*** DOCUMENT EXTRACT ***

To set the size relationship of the glass thickness of respective sections in the above-mentioned manner, the size relationship among the equivalent radius of curvature Rix of the inner surface along the major axis direction, the equivalent radius of curvature Riy of the inner surface along the minor axis direction and the equivalent radius of curvature Rid of the inner surface along the diagonal axis direction is set to a relationship Rix>Rid, a relationship Rix>Riy or a relationship Rid>Riy. Further, the size relationship among the equivalent radius of curvature Rox of the outer surface along the major axis direction, the equivalent radius of curvature Roy of the outer surface along the minor axis direction and the equivalent radius of curvature Rod of the outer surface along the diagonal axis direction is set to a relationship Rox>Roy or a relationship Rod>Roy. Here, the size relationship of the glass thickness of respective sections may be constituted to have two or more of these relationships.

*** End of DOCUMENT EXTRACT ***

__TO DO__:
**1)** According to the passage on glass thickness and radii of curvature, which relationships may be set among the equivalent radii of curvature of the outer surface?
**2)** Carry the passage on glass thickness and radii of curvature forward from its final sentence.

*** SUPPLIED INFORMATION ***

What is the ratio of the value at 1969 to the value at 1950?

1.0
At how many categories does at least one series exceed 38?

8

*** End of SUPPLIED INFORMATION ***

__RESPONSES TO THE EXERCISE__:
**1)** Either Rox>Roy or Rod>Roy.

**2)**
With respect to the color cathode ray tube having the faceplate 1A portion of the panel portion 1 which is obtained in the above-mentioned manner, since the equivalent radius of curvature Rid of the inner surface along the diagonal direction is smaller than the equivalent radius of curvature Rix of the inner surface along the major axis direction, corresponding to the curved shape of the inner surface of the faceplate, the radius of the curvature of the shadow mask, which is arranged to face the phosphor screen formed on the inner surface of the faceplate in an opposed manner and performs color selection, is also set to be small between the center and the peripheral section along the diagonal direction. The cathode ray tube having such a constitution can exhibit an increased molding retaining strength of the curved surface of the shadow mask between the peripheral section along the diagonal direction which is most distant from the center of the shadow mask and the center so that the curved surface is hardly deformed, whereby the electron beams which pass through apertures of the shadow mask can normally impinge on the phosphor screen (can perform normal color selection) thus preventing the color purity of the displayed image from being deteriorated.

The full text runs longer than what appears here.